The Code is as follows:

Function asyncInJQuery (){
Var d = new $. Deferred ();
SetTimeout (function (){
D. resolve (1, 2 );
},100 );
Return d. promise ()
}
AsyncInJQuery (). then (function (val1, val2 ){
Console. log ('output: ', val1, val2 );
});
// Output: 1 2

B. Handling of exceptions in result Processing

The Code is as follows:

Function asyncInPromise (){
Return new Promise (function (resolve ){
SetTimeout (function (){
Var jsonStr = '{"name": "mt }';
Resolve (jsonStr );
},100 );
});
}
AsyncInPromise (). then (function (val ){
Var d = JSON. parse (val );
Console. log (d. name );
}).

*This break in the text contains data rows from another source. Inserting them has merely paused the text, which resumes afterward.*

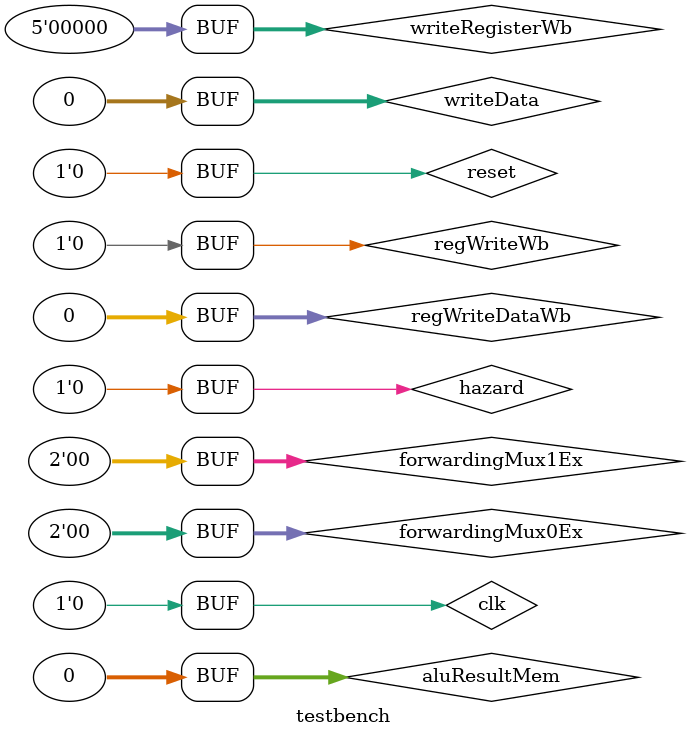
<source format=sv>
module testbench();

	logic clk, reset;

	logic hazard, branchControlId, jumpId, flushId, regWriteWb, memToRegId, regWriteId, memWriteId, memReadId, aluSrcId, regDstId, memToRegEx, regWriteEx, memWriteEx, memReadEx, aluSrcEx, regDstEx, memToRegExOutput, regWriteExOutput, memWriteExOutput, memReadExOutput, aluResultZeroEx;

	logic [1:0] forwardingMux0Ex, forwardingMux1Ex;

	logic [3:0] aluOpId, aluOpEx;

	logic [4:0] writeRegisterWb, addressRsId, addressRtId, addressRdId, addressRsEx, addressRtEx, addressRdEx, regWriteRegisterEx;

	logic [5:0] funcId, funcEx;

	logic [31:0] pcBranchId, pcJumpId, instructionIf, pcIf, instructionId, pcId, writeData, immediateExtendedId, dataRsId, dataRtId, immediateExtendedEx, dataRsEx, dataRtEx, regWriteDataWb, aluResultMem, aluResultEx, memWriteDataEx;

    always begin
		clk<= 1; #1;
		clk<=0; #1;
	end

    initial begin
		$dumpfile("mips.vcd");
      	$dumpvars(0, testbench);
        reset<=1; #1;
		reset<=0; hazard<=0; regWriteWb<=0; writeRegisterWb<=0; writeData<=0; forwardingMux0Ex<=0; forwardingMux1Ex<=0; regWriteDataWb<=0; aluResultMem<=0; #1;
	end

	instructionFetch instructionFetch0 (clk, reset, hazard, branchControlId, pcBranchId, jumpId, pcJumpId, instructionIf, pcIf);
	if_id if_id0 (clk, reset, hazard, flushId, pcIf, instructionIf, pcId, instructionId);
	instructionDecode instructionDecode0 (clk, reset, instructionId, pcId, regWriteWb, writeRegisterWb, writeData, memToRegId, regWriteId, memWriteId, memReadId, aluOpId, aluSrcId, regDstId, immediateExtendedId, addressRsId, addressRtId, addressRdId, dataRsId, dataRtId, branchControlId, pcBranchId, jumpId, pcJumpId, funcId, flushId);
	id_ex id_ex0 (clk, reset, hazard, memToRegId, regWriteId, memWriteId, memReadId, aluOpId, aluSrcId, regDstId, immediateExtendedId, addressRsId, addressRtId, addressRdId, dataRsId, dataRtId, funcId, memToRegEx, regWriteEx, memWriteEx, memReadEx, aluOpEx, aluSrcEx, regDstEx, immediateExtendedEx, addressRsEx, addressRtEx, addressRdEx, dataRsEx, dataRtEx, funcEx);    
	executing executing0(clk, reset, memToRegEx, regWriteEx, memWriteEx, memReadEx, aluOpEx, aluSrcEx, regDstEx, immediateExtendedEx, addressRsEx, addressRtEx, addressRdEx, dataRsEx, dataRtEx, funcEx, forwardingMux0Ex, forwardingMux1Ex, regWriteDataWb, aluResultMem, memToRegExOutput, regWriteExOutput, memWriteExOutput, memReadExOutput, aluResultEx, memWriteDataEx, regWriteRegisterEx, aluResultZeroEx);



endmodule
</source>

Then (null, function (err ){
Console. log ('show error: '+ err. message );
});
// Show error: Unexpected end of input
Function asyncInJQuery (){
Var d = new $. Deferred ();
SetTimeout (function (){
Var jsonStr = '{"name": "mt }';
D. resolve (jsonStr );
},100 );
Return d. promise ()
}
AsyncInJQuery (). then (function (val ){
Var d = JSON. parse (val );
Console. log (d. name );
}). Then (function (v ){
Console. log ('success: ', v. name );
}, Function (err ){
Console. log ('show error: '+ err. message );
});
// Uncaught SyntaxError: Unexpected end of input

As you can see, Promise processes the result of the callback function, which can capture exceptions during the execution of the callback function, but jQuery. Deferred cannot.